Potential mechanisms by which cardiovascular risk factors lead to oxidative stress and endothelial NOS uncoupling. (A) In many types of vascular disease, NADPH oxidases are up-regulated in the vascular wall and generate superoxide (O₂^−•). In experimental diabetes mellitus and angiotensin II-induced hypertension, this has been shown to be mediated by protein kinase C (PKC).^168,169 Expression of endothelial NOS is also increased in vascular disease. H₂O₂, the dismutation product of O₂^−• can increase endothelial NOS expression via transcriptional and post-transcriptional mechanisms (SOD, superoxide dismutase).¹⁷⁰ In addition, also protein kinase C activation can enhance endothelial NOS expression,¹⁷¹ and protein kinase C inhibitors reduce endothelial NOS expression levels in vascular disease.¹⁶⁹ The products of NADPH oxidases and endothelial NOS, O₂^−• and NO·, rapidly recombine to form peroxynitrite (ONOO⁻). This can oxidize the essential cofactor of endothelial NOS (6R-)5,6,7,8-tetrahydrobiopterin (BH₄) to trihydrobiopterin radical (BH₃^•).^172,173 BH₃^• can disproportionate to the quinonoid 6,7-[8H]-H₂-biopterin (BH₂). As a consequence, oxygen reduction and O₂ reduction by endothelial NOS are uncoupled from NO^· formation, and a functional NOS is converted into a dysfunctional O₂^−•-generating enzyme that contributes to vascular oxidative stress.
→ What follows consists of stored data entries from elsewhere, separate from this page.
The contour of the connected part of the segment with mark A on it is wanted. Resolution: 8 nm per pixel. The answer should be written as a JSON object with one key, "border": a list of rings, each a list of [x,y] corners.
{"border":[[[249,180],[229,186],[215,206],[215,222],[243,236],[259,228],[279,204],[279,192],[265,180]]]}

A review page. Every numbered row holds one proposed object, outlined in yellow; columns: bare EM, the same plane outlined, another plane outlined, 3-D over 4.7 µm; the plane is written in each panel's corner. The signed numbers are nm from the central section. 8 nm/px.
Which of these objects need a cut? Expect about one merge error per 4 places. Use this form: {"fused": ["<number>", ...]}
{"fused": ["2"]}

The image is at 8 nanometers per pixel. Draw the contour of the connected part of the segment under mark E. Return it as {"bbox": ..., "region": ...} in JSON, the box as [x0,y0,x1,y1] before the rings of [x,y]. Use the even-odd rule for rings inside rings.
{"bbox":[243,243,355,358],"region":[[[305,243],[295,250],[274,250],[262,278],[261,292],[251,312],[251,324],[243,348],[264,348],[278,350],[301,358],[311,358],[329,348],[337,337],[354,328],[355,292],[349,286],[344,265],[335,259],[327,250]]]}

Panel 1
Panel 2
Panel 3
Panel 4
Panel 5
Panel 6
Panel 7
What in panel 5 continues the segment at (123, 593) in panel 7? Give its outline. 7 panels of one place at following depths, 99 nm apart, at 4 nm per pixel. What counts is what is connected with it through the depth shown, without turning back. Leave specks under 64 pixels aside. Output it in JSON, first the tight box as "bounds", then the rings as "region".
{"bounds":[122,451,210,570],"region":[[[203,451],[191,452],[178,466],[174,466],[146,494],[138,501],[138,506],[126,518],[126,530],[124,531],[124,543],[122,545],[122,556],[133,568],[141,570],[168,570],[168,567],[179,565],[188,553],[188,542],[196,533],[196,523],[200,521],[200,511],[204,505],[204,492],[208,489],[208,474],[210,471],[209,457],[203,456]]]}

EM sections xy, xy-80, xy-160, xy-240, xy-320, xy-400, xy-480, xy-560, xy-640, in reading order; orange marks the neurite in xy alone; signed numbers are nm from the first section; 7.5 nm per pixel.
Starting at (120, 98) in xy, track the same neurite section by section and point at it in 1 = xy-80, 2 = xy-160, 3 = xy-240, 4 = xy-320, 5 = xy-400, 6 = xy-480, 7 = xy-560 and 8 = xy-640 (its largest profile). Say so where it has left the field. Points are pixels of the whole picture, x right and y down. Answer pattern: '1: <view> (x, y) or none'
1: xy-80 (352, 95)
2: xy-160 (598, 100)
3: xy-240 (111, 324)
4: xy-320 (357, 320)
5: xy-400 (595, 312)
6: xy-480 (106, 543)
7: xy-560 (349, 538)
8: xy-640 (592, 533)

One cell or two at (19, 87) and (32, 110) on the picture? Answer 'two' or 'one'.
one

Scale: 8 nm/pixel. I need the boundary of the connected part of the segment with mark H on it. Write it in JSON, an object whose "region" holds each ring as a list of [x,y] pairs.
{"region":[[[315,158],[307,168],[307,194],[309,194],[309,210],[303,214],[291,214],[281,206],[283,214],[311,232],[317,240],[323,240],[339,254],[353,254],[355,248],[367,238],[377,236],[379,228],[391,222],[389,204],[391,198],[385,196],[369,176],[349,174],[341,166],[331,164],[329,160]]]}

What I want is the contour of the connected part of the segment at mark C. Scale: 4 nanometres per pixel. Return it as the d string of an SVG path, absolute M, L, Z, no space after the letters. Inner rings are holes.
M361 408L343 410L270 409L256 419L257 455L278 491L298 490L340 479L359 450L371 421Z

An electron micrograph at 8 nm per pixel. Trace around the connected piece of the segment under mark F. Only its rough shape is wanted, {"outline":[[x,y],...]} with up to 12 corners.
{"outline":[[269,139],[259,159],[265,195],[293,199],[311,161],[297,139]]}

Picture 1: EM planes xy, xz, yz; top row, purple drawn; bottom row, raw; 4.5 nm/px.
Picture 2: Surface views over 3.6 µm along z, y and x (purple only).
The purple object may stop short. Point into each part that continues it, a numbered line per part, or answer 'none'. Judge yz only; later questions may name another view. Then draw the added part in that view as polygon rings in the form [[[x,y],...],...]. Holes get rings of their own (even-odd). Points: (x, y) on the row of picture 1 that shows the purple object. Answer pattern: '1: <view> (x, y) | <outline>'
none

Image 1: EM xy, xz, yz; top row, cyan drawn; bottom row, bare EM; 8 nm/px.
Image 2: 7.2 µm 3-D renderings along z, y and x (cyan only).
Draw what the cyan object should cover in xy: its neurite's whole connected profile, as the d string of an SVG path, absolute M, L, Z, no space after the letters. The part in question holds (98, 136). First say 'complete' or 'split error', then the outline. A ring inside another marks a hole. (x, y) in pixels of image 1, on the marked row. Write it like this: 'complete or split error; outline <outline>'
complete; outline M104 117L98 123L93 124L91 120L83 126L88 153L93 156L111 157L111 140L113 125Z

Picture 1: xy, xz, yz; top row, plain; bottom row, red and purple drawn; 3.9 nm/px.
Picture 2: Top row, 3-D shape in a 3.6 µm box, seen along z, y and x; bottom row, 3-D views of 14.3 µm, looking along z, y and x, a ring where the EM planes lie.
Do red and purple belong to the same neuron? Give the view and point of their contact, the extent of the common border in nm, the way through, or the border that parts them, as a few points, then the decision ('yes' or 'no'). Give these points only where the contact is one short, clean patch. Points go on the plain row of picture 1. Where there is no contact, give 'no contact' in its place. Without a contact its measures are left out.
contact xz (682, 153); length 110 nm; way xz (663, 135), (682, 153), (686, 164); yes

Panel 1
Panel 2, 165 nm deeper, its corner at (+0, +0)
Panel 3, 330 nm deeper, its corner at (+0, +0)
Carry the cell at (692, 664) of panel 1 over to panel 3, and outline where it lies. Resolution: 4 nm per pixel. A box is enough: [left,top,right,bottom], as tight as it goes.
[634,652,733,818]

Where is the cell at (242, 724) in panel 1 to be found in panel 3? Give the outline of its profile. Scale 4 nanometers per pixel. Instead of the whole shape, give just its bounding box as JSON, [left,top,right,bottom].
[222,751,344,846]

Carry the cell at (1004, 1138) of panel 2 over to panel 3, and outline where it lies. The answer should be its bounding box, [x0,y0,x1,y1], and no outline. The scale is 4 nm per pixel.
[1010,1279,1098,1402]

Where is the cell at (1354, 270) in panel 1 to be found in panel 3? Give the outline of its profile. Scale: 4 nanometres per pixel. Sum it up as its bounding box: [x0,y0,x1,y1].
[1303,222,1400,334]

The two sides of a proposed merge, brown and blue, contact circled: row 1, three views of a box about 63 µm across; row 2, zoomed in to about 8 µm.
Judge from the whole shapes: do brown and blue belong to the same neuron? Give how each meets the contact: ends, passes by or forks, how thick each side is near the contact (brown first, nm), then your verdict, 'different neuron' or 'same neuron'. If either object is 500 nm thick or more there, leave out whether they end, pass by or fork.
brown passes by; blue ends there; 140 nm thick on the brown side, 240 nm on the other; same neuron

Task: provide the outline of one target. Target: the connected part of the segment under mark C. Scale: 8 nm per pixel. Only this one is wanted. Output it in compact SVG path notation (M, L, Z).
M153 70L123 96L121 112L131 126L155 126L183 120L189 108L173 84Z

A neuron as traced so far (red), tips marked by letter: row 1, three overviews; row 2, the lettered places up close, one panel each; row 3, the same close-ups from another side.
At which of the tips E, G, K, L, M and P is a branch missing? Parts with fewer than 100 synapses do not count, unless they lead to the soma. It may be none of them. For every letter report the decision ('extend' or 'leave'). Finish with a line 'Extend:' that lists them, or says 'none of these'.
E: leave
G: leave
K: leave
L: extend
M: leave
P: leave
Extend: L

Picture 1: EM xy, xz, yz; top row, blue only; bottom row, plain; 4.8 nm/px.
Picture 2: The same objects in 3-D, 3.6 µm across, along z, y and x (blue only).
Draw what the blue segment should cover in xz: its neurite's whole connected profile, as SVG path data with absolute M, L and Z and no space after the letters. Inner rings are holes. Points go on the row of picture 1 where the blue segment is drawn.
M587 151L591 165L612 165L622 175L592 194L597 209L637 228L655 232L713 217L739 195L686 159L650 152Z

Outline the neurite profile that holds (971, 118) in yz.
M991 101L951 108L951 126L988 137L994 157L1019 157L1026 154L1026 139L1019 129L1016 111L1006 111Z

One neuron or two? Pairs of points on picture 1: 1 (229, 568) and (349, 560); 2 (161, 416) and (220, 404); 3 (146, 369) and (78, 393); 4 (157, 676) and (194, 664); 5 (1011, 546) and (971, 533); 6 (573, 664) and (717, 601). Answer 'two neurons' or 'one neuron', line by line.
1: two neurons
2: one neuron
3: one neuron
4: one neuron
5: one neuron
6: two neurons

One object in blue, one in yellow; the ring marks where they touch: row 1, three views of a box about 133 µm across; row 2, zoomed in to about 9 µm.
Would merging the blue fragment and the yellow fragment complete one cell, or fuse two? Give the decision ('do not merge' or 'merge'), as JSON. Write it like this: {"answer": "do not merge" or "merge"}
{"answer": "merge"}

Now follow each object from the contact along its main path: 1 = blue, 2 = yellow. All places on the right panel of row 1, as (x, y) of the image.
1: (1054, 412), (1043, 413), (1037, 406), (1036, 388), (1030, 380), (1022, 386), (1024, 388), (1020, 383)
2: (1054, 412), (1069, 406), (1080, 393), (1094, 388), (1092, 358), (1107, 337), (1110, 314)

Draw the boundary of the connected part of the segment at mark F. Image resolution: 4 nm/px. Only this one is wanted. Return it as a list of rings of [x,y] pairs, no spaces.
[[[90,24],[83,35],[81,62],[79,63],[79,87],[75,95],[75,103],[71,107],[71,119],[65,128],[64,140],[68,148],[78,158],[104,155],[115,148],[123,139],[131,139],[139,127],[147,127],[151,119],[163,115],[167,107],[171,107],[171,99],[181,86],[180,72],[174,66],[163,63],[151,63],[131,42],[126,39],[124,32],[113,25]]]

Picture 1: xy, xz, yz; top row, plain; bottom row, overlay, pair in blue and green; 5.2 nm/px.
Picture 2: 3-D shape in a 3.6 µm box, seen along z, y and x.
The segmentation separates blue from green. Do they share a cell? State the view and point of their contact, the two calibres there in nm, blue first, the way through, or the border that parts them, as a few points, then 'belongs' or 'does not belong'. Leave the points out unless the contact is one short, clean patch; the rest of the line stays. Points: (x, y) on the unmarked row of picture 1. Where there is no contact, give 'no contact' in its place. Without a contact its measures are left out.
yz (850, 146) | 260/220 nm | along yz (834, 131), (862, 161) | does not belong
The enhanced endothelial NOS expression (see above) aggravates the situation. (B) Oxidation of BH₄ to biologically inactive products such as the BH₃^• radical or BH₂ also reduces the affinity of the substrate l-arginine (l-Arg) to NO, and NOS catalyzes the uncoupled reduction in O₂, leading to the production of O₂^−• (and possibly also H₂O₂).